Auf der anderen Seite gibt es eine Skulptur, die sich in Korrespondenz mit dem Video bewegt. Es ist eine Kapsel, wie aus dem Science-Fiction-Film, eine Mischung aus Wohnzimmermöbel und MRT-Röhre. MedBed heißt Büttners Arbeit, die sich auf den Mythos eines Bettes bezieht, das Krankheiten heilen und unsterblich machen soll. Tech-Milliardäre haben es angeblich im Keller stehen und es soll bis heute John F. Kennedy am Leben erhalten. Diese Kapsel stimmt im Laufe des Spektakels liturgische Gesänge an, in denen die AGBs der verschiedenen Heiler vorgetragen werden, die für eine Szene relevant sind, die die Mehrheitsgesellschaft wohl als Verschwörungs-Erzähler bezeichnen würde.

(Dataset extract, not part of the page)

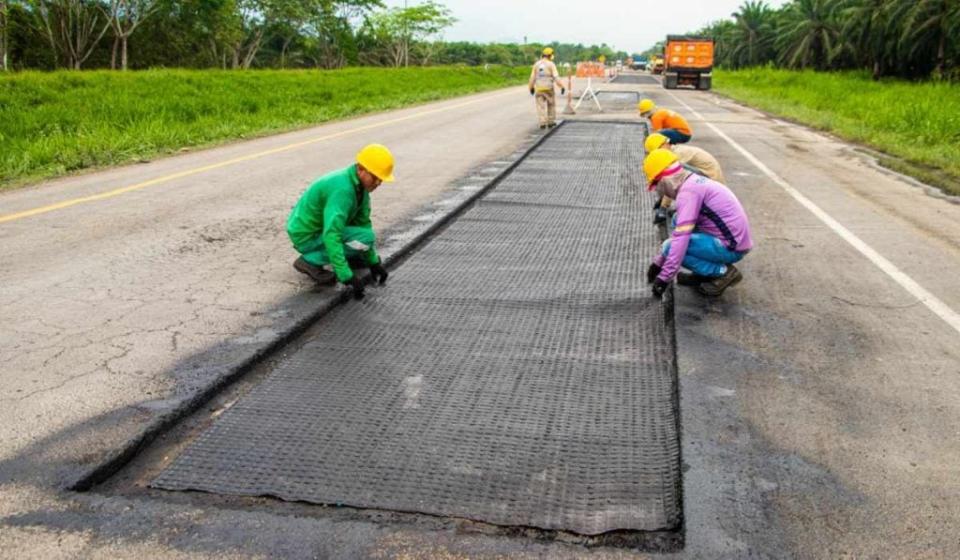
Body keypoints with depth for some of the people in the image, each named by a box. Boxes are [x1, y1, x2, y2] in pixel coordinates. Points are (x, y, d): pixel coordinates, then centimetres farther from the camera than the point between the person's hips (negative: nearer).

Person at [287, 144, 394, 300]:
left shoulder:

Aber Büttner ist nicht so doof, die Diskussion mit dieser Bezeichnung zu schließen – und jetzt bitte nicht gleich aufregen, er agiert aus einer traditionell linken Position heraus. Der Diskurs hat die sogenannten Schwurbler in den letzten Jahren als Täter in den Blick genommen und ein weiteres Nachdenken damit beendet. Die interessanten Fragen, die mit Parallelgruppen wie dem Königreich Deutschland aufkommen, sind vernachlässigt worden, dabei werden gerade sie in den nächsten Jahren, in denen politische Krisen stärker werden, sehr wichtig sein. Warum steigen Menschen aus? Woraus eigentlich? Warum setzen sie auf Nahrungsergänzungsmittel statt Medizin?

Gut–böse, rechts–links: Büttner stellt diese Binarität infrage

Büttner, der sein Bett auch als Ort der Ruhe, der Verweigerung vor Produktivität erzählt – und sich natürlich dabei auch auf Tracey Emins My Bed bezieht –, nimmt hier die Täter-Opfer-Dualität feinsinnig in den Blick, die stattfindende Verwischung von gut–böse und rechts–links. Er stellt infrage, ob Binarität im politischen Diskurs noch aktuell ist. Und ob sie – wie in anderen Feldern schon länger geschehen – angezweifelt werden könnte. Ist dieses Bett ein Sinnbild eines Gesellschaft zersetzenden Milieus oder einer Gesellschaft zersetzenden Gesellschaft?

Was ist denn überhaupt real, fragt Büttner berechtigterweise. Und weil es darauf keine wirkliche Antwort gibt, werden die Grenzen von Wissenschaft und Politik sichtbar, die ja mindestens die Vermittlungsschwierigkeiten von Sachzwängen in der Bevölkerung betreffen. Hier wird das System in den Blick genommen, das Narrative befördert, die die Löcher der Erzählung füllen.